Extrait de page ▸
La lettre gestion des groupes internationaux

L’imposition minimum des multinationales

Publié le 9 février 2022 à 14h12

PwC Société d’Avocats    Temps de lecture 8 minutes

Publication du Modèle de règles OCDE et d’une proposition de directive relative à la mise en place d’un niveau d’imposition minimum mondial pour les groupes multinationaux dans l’Union européenne

Par Emmanuel Raingeard de la Blétière, avocat, associé, PwC Société d’Avocats et Valentin Leroy, PwC Société d’Avocats

Le 8 octobre 2021, 136 des 140 juridictions membres du Cadre inclusif OCDE/G20 sur le BEPS ont accepté une Déclaration sur une solution reposant sur deux piliers pour résoudre les défis fiscaux soulevés par la numérisation de l’économie. Cette Déclaration, qui reprend les principales composantes de chaque Pilier, inclut un programme de travail et un calendrier de mise en œuvre dont la « nature ambitieuse » est reconnue par les membres. L’objectif est que ces règles entrent en vigueur en 2023.

Les deux piliers de la solution sont d’une part le Pilier 1, dont l’objet est de permettre l’imposition des plus grandes entreprises multinationales dans les pays sur les marchés desquels elles opèrent, et d’autre part le Pilier 2, lequel se compose de deux éléments : les règles GloBE (règles globales de lutte contre l’érosion de la base d’imposition) et la règle d’assujettissement à l’impôt (RAI).

Enregistrements issus d'un jeu de données

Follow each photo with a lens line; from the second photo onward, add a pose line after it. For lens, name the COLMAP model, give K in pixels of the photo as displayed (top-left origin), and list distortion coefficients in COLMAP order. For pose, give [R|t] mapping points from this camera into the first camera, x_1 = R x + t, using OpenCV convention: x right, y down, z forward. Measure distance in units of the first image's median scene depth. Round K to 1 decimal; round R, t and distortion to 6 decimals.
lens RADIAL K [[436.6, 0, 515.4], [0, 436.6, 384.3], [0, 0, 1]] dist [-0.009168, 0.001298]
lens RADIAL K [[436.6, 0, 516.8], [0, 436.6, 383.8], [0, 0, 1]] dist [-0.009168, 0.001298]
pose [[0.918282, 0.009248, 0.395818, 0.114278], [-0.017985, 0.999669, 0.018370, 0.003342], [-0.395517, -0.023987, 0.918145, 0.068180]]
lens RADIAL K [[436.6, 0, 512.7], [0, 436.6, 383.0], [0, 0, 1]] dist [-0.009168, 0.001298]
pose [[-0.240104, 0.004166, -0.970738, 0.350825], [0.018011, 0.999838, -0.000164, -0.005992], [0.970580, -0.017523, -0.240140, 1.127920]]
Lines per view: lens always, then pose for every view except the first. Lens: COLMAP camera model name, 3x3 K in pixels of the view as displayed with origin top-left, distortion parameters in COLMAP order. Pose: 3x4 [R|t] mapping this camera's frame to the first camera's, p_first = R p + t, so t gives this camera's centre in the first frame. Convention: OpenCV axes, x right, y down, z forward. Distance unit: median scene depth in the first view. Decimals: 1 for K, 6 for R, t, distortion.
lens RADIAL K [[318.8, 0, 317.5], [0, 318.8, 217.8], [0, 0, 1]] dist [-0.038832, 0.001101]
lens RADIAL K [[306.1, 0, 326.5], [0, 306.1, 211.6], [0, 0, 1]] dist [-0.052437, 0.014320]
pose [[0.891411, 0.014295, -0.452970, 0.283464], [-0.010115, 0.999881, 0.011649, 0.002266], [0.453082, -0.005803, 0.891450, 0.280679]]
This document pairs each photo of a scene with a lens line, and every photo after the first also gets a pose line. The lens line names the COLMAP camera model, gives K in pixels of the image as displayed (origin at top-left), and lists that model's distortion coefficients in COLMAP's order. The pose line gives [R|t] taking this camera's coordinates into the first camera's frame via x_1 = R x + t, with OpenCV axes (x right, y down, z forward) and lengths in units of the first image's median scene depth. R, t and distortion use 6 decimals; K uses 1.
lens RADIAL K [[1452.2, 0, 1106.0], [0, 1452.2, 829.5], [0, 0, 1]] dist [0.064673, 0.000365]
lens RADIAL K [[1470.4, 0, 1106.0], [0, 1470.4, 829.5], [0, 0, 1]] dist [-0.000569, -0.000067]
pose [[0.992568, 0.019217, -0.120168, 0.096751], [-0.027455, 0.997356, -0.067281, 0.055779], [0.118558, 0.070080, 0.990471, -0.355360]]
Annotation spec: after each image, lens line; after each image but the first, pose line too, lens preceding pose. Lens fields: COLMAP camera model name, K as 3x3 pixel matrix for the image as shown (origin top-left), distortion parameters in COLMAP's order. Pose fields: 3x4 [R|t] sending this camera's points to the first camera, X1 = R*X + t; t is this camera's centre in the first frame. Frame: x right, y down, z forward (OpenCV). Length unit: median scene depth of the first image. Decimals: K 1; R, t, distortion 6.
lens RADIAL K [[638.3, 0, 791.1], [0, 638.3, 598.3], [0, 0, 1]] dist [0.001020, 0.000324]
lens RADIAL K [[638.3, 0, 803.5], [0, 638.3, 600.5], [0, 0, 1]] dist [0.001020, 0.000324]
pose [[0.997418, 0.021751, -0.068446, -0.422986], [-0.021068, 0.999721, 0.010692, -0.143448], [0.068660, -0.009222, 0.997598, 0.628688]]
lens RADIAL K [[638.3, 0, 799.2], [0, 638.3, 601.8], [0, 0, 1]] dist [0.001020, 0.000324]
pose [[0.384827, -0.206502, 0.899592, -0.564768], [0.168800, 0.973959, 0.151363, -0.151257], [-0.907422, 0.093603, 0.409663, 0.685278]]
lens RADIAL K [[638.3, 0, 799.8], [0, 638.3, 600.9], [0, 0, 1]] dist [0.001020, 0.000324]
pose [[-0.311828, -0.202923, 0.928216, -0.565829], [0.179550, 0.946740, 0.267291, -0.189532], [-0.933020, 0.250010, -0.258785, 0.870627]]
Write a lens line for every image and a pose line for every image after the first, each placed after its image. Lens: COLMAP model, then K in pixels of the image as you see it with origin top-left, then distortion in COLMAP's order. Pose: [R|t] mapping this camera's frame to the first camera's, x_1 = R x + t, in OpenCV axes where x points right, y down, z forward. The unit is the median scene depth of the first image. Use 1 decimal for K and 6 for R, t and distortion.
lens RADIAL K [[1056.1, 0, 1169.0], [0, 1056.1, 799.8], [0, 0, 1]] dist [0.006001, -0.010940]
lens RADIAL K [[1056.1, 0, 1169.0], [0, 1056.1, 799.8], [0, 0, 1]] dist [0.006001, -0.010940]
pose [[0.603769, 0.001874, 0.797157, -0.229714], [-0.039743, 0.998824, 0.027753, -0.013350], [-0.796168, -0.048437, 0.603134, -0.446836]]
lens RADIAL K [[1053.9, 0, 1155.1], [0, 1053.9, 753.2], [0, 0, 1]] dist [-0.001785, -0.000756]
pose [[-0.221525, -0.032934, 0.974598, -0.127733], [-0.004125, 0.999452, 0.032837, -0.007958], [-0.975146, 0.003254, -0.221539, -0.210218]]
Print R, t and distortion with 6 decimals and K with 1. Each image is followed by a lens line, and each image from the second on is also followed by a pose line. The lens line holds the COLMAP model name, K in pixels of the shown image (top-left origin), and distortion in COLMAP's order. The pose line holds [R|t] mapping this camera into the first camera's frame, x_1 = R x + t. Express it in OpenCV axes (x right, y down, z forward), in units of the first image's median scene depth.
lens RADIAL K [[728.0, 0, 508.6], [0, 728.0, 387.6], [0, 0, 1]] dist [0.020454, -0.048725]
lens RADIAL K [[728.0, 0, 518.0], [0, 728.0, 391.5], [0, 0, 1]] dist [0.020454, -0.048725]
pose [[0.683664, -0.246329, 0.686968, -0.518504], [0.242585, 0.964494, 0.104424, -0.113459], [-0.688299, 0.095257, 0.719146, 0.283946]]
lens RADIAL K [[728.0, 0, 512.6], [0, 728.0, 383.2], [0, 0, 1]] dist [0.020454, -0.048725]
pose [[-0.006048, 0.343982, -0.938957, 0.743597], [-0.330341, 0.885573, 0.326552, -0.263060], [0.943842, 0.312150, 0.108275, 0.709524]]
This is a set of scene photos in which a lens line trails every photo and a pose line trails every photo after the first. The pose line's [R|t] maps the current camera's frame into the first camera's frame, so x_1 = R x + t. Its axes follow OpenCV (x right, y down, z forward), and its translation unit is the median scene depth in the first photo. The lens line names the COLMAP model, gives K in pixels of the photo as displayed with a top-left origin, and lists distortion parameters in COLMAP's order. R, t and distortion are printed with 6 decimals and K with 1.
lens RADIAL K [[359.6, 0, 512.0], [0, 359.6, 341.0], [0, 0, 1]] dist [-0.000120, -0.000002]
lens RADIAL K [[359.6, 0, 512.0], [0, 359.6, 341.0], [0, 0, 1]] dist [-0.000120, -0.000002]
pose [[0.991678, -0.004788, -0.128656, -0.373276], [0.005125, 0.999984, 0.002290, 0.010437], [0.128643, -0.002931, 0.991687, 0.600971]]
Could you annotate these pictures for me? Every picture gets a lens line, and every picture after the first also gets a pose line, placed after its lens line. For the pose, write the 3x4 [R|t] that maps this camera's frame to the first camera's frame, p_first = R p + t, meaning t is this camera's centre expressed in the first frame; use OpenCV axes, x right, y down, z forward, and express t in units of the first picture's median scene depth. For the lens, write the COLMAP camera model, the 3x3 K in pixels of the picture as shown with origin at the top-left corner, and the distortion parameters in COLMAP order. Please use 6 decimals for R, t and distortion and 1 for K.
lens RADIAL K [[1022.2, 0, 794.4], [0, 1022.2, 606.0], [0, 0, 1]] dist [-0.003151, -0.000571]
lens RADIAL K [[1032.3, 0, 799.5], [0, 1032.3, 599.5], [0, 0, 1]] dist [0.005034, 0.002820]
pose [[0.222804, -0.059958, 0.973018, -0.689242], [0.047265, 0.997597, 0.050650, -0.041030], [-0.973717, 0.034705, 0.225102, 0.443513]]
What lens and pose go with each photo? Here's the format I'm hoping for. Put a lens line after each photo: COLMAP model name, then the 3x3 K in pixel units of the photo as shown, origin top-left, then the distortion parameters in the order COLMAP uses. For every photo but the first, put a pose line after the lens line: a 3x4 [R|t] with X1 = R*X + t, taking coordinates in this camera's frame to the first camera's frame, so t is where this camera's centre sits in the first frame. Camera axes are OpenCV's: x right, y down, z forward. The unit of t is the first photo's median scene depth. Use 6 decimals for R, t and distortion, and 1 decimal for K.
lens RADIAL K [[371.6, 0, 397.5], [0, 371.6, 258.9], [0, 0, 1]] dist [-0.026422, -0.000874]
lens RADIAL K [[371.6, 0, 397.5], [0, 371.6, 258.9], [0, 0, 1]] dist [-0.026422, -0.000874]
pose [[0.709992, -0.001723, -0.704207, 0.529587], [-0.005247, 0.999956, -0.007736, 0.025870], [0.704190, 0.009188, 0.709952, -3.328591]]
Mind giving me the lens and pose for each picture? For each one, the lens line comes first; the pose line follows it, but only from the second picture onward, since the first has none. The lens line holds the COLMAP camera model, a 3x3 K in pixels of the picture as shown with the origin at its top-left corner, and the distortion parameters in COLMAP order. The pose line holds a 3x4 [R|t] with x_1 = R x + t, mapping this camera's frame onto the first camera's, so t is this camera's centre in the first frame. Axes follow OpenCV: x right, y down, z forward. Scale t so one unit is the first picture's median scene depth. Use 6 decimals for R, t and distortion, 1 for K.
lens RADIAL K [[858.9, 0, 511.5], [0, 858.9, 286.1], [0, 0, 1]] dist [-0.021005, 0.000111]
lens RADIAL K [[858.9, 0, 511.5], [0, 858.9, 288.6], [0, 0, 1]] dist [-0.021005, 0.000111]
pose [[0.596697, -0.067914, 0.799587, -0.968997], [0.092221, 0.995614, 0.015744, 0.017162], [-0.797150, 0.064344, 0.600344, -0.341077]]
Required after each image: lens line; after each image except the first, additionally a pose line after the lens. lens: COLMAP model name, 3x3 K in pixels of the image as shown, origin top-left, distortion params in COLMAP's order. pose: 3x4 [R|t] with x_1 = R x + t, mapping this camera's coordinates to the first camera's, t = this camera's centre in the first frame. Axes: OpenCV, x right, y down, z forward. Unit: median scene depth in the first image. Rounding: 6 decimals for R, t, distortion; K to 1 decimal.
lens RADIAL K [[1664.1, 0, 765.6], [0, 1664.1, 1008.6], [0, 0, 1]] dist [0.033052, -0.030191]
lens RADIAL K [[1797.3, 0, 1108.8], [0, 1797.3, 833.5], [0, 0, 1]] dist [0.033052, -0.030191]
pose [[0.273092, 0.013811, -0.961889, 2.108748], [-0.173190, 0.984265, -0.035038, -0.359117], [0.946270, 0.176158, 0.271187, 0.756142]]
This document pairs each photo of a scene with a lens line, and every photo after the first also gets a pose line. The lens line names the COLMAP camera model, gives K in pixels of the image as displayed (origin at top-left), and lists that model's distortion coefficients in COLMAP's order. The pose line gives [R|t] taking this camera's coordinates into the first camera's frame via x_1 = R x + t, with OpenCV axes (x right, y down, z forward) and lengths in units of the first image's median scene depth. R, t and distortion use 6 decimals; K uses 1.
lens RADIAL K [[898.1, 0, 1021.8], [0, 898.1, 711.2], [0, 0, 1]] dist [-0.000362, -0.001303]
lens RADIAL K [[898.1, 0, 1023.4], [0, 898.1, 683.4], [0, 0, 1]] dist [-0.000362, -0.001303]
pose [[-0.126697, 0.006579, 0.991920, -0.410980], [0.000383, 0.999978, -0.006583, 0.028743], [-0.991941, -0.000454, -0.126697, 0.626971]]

Consigne de l'exercice ▸
Reprenez l'article sur l'imposition minimum des multinationales et poursuivez-le à partir de sa dernière phrase.

Résultat de la tâche ▸
Depuis, peu d’avancées ont été communiquées par l’OCDE s’agissant du Pilier 1, mais une première étape, sur laquelle nous nous concentrerons, a été franchie sur le Pilier 2 avec la publication, le 20 décembre 2021, du Modèle de règles GloBE par l’OCDE. Ce Modèle de règles devait être accompagné lors de sa publication de commentaires, mais l’OCDE tarde à les publier. Une lecture attentive de ceux-ci permettra probablement de mieux cerner (si ce n’est dévoiler) certains aspects du Modèle. Le 22 décembre 2021, la Commission européenne a publié une proposition de directive relative à la mise en place d’un niveau d’imposition minimum mondial pour les groupes multinationaux dans l’Union européenne.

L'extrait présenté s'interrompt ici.